> **Raw data**:
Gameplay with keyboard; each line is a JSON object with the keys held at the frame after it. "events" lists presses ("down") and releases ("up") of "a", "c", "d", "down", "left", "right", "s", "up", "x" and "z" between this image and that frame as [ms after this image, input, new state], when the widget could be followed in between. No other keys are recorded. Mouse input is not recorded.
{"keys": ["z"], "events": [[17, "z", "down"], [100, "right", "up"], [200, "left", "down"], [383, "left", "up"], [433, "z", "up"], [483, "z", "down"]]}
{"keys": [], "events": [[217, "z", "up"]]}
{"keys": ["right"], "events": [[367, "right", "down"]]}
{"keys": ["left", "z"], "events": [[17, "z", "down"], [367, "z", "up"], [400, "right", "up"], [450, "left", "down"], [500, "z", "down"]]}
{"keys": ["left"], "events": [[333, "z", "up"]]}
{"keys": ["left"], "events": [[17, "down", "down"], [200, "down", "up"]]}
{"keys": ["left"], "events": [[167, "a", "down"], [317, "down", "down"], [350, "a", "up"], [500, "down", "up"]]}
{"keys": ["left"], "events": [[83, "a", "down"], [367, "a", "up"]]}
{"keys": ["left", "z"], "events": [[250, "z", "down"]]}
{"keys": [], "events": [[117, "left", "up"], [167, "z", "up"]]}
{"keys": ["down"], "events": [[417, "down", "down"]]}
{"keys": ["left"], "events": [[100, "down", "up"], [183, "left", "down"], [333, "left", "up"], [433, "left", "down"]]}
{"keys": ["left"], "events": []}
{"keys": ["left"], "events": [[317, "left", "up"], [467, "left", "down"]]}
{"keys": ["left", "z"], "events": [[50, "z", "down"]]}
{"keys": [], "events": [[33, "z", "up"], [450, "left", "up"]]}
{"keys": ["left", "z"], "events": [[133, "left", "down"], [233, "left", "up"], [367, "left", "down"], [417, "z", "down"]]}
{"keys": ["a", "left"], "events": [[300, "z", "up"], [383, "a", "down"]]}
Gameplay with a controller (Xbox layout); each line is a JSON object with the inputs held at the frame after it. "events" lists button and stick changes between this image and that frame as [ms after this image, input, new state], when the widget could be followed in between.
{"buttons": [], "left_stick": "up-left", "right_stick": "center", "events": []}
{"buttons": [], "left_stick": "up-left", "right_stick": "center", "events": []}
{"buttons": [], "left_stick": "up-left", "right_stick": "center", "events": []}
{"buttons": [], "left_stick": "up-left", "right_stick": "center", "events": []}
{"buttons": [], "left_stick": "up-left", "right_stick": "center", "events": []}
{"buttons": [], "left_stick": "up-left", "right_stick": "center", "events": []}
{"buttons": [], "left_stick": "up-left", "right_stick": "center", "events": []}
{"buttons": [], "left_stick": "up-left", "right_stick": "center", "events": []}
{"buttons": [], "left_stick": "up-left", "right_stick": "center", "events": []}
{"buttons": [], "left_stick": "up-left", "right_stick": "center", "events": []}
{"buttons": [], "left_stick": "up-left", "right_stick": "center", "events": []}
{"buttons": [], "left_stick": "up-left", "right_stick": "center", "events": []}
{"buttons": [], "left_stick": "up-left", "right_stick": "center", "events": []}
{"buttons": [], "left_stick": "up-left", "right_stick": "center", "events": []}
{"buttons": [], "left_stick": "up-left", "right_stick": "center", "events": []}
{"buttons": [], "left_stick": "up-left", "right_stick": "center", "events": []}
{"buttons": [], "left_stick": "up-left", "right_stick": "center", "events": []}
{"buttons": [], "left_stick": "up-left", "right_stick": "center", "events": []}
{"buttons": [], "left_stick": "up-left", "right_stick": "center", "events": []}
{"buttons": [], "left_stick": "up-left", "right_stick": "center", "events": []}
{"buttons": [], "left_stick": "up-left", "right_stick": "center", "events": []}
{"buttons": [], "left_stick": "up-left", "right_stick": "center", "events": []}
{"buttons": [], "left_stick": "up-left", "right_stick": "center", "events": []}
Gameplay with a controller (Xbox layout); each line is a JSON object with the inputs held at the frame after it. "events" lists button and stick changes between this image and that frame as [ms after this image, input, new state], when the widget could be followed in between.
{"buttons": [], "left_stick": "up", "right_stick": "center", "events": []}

> **What is expected**:
Reproduce the material above in full, exactly.

> **Solution to this task**:
Gameplay with keyboard; each line is a JSON object with the keys held at the frame after it. "events" lists presses ("down") and releases ("up") of "a", "c", "d", "down", "left", "right", "s", "up", "x" and "z" between this image and that frame as [ms after this image, input, new state], when the widget could be followed in between. No other keys are recorded. Mouse input is not recorded.
{"keys": ["z"], "events": [[17, "z", "down"], [100, "right", "up"], [200, "left", "down"], [383, "left", "up"], [433, "z", "up"], [483, "z", "down"]]}
{"keys": [], "events": [[217, "z", "up"]]}
{"keys": ["right"], "events": [[367, "right", "down"]]}
{"keys": ["left", "z"], "events": [[17, "z", "down"], [367, "z", "up"], [400, "right", "up"], [450, "left", "down"], [500, "z", "down"]]}
{"keys": ["left"], "events": [[333, "z", "up"]]}
{"keys": ["left"], "events": [[17, "down", "down"], [200, "down", "up"]]}
{"keys": ["left"], "events": [[167, "a", "down"], [317, "down", "down"], [350, "a", "up"], [500, "down", "up"]]}
{"keys": ["left"], "events": [[83, "a", "down"], [367, "a", "up"]]}
{"keys": ["left", "z"], "events": [[250, "z", "down"]]}
{"keys": [], "events": [[117, "left", "up"], [167, "z", "up"]]}
{"keys": ["down"], "events": [[417, "down", "down"]]}
{"keys": ["left"], "events": [[100, "down", "up"], [183, "left", "down"], [333, "left", "up"], [433, "left", "down"]]}
{"keys": ["left"], "events": []}
{"keys": ["left"], "events": [[317, "left", "up"], [467, "left", "down"]]}
{"keys": ["left", "z"], "events": [[50, "z", "down"]]}
{"keys": [], "events": [[33, "z", "up"], [450, "left", "up"]]}
{"keys": ["left", "z"], "events": [[133, "left", "down"], [233, "left", "up"], [367, "left", "down"], [417, "z", "down"]]}
{"keys": ["a", "left"], "events": [[300, "z", "up"], [383, "a", "down"]]}
Gameplay with a controller (Xbox layout); each line is a JSON object with the inputs held at the frame after it. "events" lists button and stick changes between this image and that frame as [ms after this image, input, new state], when the widget could be followed in between.
{"buttons": [], "left_stick": "up-left", "right_stick": "center", "events": []}
{"buttons": [], "left_stick": "up-left", "right_stick": "center", "events": []}
{"buttons": [], "left_stick": "up-left", "right_stick": "center", "events": []}
{"buttons": [], "left_stick": "up-left", "right_stick": "center", "events": []}
{"buttons": [], "left_stick": "up-left", "right_stick": "center", "events": []}
{"buttons": [], "left_stick": "up-left", "right_stick": "center", "events": []}
{"buttons": [], "left_stick": "up-left", "right_stick": "center", "events": []}
{"buttons": [], "left_stick": "up-left", "right_stick": "center", "events": []}
{"buttons": [], "left_stick": "up-left", "right_stick": "center", "events": []}
{"buttons": [], "left_stick": "up-left", "right_stick": "center", "events": []}
{"buttons": [], "left_stick": "up-left", "right_stick": "center", "events": []}
{"buttons": [], "left_stick": "up-left", "right_stick": "center", "events": []}
{"buttons": [], "left_stick": "up-left", "right_stick": "center", "events": []}
{"buttons": [], "left_stick": "up-left", "right_stick": "center", "events": []}
{"buttons": [], "left_stick": "up-left", "right_stick": "center", "events": []}
{"buttons": [], "left_stick": "up-left", "right_stick": "center", "events": []}
{"buttons": [], "left_stick": "up-left", "right_stick": "center", "events": []}
{"buttons": [], "left_stick": "up-left", "right_stick": "center", "events": []}
{"buttons": [], "left_stick": "up-left", "right_stick": "center", "events": []}
{"buttons": [], "left_stick": "up-left", "right_stick": "center", "events": []}
{"buttons": [], "left_stick": "up-left", "right_stick": "center", "events": []}
{"buttons": [], "left_stick": "up-left", "right_stick": "center", "events": []}
{"buttons": [], "left_stick": "up-left", "right_stick": "center", "events": []}
Gameplay with a controller (Xbox layout); each line is a JSON object with the inputs held at the frame after it. "events" lists button and stick changes between this image and that frame as [ms after this image, input, new state], when the widget could be followed in between.
{"buttons": [], "left_stick": "up", "right_stick": "center", "events": []}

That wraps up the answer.